═════ The data
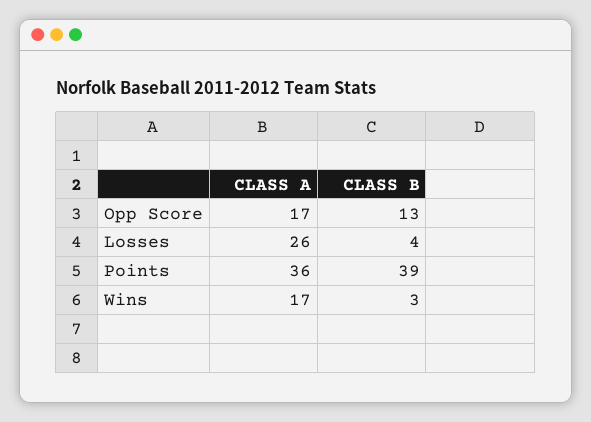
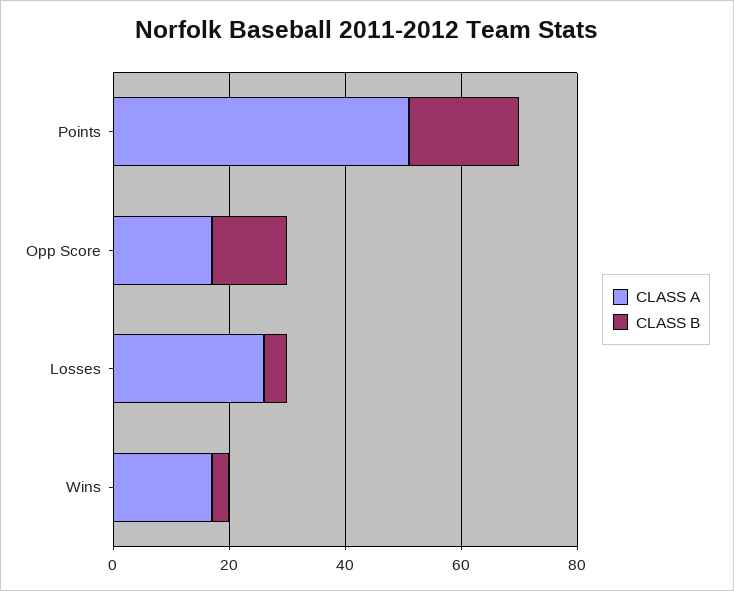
  {
    "CLASS A": {
      "Opp Score": 17,
      "Losses": 26,
-     "Points": 36,
+     "Points": 50,
      "Wins": 17
    },
    "CLASS B": {
      "Opp Score": 13,
      "Losses": 4,
-     "Points": 39,
+     "Points": 20,
      "Wins": 3
    }
  }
══════════
• Work item: The entries are to be reproduced exactly, excluding any pictures they contain.

• Expected answer:
  {
    "CLASS A": {
      "Opp Score": 17,
      "Losses": 26,
-     "Points": 36,
+     "Points": 50,
      "Wins": 17
    },
    "CLASS B": {
      "Opp Score": 13,
      "Losses": 4,
-     "Points": 39,
+     "Points": 20,
      "Wins": 3
    }
  }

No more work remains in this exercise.